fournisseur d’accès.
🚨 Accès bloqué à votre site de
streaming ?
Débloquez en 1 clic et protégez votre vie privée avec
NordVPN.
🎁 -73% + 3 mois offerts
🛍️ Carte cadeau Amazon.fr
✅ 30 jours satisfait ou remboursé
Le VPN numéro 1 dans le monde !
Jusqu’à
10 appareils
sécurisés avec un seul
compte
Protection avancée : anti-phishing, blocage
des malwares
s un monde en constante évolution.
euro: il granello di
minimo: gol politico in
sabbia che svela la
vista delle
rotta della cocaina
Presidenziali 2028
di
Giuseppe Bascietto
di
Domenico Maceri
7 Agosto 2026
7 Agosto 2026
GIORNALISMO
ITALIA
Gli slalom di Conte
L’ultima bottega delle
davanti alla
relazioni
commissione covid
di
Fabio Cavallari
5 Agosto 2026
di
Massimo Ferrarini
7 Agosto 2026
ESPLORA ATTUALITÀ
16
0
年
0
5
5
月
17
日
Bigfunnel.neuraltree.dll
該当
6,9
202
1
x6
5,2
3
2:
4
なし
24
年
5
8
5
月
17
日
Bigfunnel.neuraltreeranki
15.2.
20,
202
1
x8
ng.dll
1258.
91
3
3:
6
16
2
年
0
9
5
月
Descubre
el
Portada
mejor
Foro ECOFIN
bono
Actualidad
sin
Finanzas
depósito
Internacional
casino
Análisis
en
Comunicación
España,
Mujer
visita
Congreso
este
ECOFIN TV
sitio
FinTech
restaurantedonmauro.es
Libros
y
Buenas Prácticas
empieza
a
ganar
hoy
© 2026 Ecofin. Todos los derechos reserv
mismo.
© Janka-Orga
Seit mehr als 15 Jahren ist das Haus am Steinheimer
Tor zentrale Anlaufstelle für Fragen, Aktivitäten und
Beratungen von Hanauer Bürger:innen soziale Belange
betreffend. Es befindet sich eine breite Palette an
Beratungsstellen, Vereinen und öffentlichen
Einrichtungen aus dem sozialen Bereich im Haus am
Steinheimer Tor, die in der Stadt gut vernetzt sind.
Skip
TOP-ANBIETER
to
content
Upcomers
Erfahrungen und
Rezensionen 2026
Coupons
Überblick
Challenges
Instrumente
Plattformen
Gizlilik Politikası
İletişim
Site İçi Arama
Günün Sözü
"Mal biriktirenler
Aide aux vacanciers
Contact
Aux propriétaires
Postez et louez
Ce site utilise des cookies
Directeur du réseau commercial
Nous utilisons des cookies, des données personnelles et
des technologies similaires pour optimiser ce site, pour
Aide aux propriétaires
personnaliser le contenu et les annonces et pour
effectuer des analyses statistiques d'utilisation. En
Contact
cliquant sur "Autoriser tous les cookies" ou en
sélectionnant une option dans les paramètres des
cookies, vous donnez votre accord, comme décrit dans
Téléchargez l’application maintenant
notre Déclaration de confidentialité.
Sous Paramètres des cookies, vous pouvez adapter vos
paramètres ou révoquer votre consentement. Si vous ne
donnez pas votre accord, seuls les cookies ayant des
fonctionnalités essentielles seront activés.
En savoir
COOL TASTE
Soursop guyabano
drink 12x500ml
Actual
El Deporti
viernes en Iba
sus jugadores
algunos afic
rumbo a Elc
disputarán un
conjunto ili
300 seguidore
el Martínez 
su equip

**What to do:** The entries above must be repeated word for word.

**Your solution:**
fournisseur d’accès.
🚨 Accès bloqué à votre site de
streaming ?
Débloquez en 1 clic et protégez votre vie privée avec
NordVPN.
🎁 -73% + 3 mois offerts
🛍️ Carte cadeau Amazon.fr
✅ 30 jours satisfait ou remboursé
Le VPN numéro 1 dans le monde !
Jusqu’à
10 appareils
sécurisés avec un seul
compte
Protection avancée : anti-phishing, blocage
des malwares
s un monde en constante évolution.
euro: il granello di
minimo: gol politico in
sabbia che svela la
vista delle
rotta della cocaina
Presidenziali 2028
di
Giuseppe Bascietto
di
Domenico Maceri
7 Agosto 2026
7 Agosto 2026
GIORNALISMO
ITALIA
Gli slalom di Conte
L’ultima bottega delle
davanti alla
relazioni
commissione covid
di
Fabio Cavallari
5 Agosto 2026
di
Massimo Ferrarini
7 Agosto 2026
ESPLORA ATTUALITÀ
16
0
年
0
5
5
月
17
日
Bigfunnel.neuraltree.dll
該当
6,9
202
1
x6
5,2
3
2:
4
なし
24
年
5
8
5
月
17
日
Bigfunnel.neuraltreeranki
15.2.
20,
202
1
x8
ng.dll
1258.
91
3
3:
6
16
2
年
0
9
5
月
Descubre
el
Portada
mejor
Foro ECOFIN
bono
Actualidad
sin
Finanzas
depósito
Internacional
casino
Análisis
en
Comunicación
España,
Mujer
visita
Congreso
este
ECOFIN TV
sitio
FinTech
restaurantedonmauro.es
Libros
y
Buenas Prácticas
empieza
a
ganar
hoy
© 2026 Ecofin. Todos los derechos reserv
mismo.
© Janka-Orga
Seit mehr als 15 Jahren ist das Haus am Steinheimer
Tor zentrale Anlaufstelle für Fragen, Aktivitäten und
Beratungen von Hanauer Bürger:innen soziale Belange
betreffend. Es befindet sich eine breite Palette an
Beratungsstellen, Vereinen und öffentlichen
Einrichtungen aus dem sozialen Bereich im Haus am
Steinheimer Tor, die in der Stadt gut vernetzt sind.
Skip
TOP-ANBIETER
to
content
Upcomers
Erfahrungen und
Rezensionen 2026
Coupons
Überblick
Challenges
Instrumente
Plattformen
Gizlilik Politikası
İletişim
Site İçi Arama
Günün Sözü
"Mal biriktirenler
Aide aux vacanciers
Contact
Aux propriétaires
Postez et louez
Ce site utilise des cookies
Directeur du réseau commercial
Nous utilisons des cookies, des données personnelles et
des technologies similaires pour optimiser ce site, pour
Aide aux propriétaires
personnaliser le contenu et les annonces et pour
effectuer des analyses statistiques d'utilisation. En
Contact
cliquant sur "Autoriser tous les cookies" ou en
sélectionnant une option dans les paramètres des
cookies, vous donnez votre accord, comme décrit dans
Téléchargez l’application maintenant
notre Déclaration de confidentialité.
Sous Paramètres des cookies, vous pouvez adapter vos
paramètres ou révoquer votre consentement. Si vous ne
donnez pas votre accord, seuls les cookies ayant des
fonctionnalités essentielles seront activés.
En savoir
COOL TASTE
Soursop guyabano
drink 12x500ml
Actual
El Deporti
viernes en Iba
sus jugadores
algunos afic
rumbo a Elc
disputarán un
conjunto ili
300 seguidore
el Martínez 
su equip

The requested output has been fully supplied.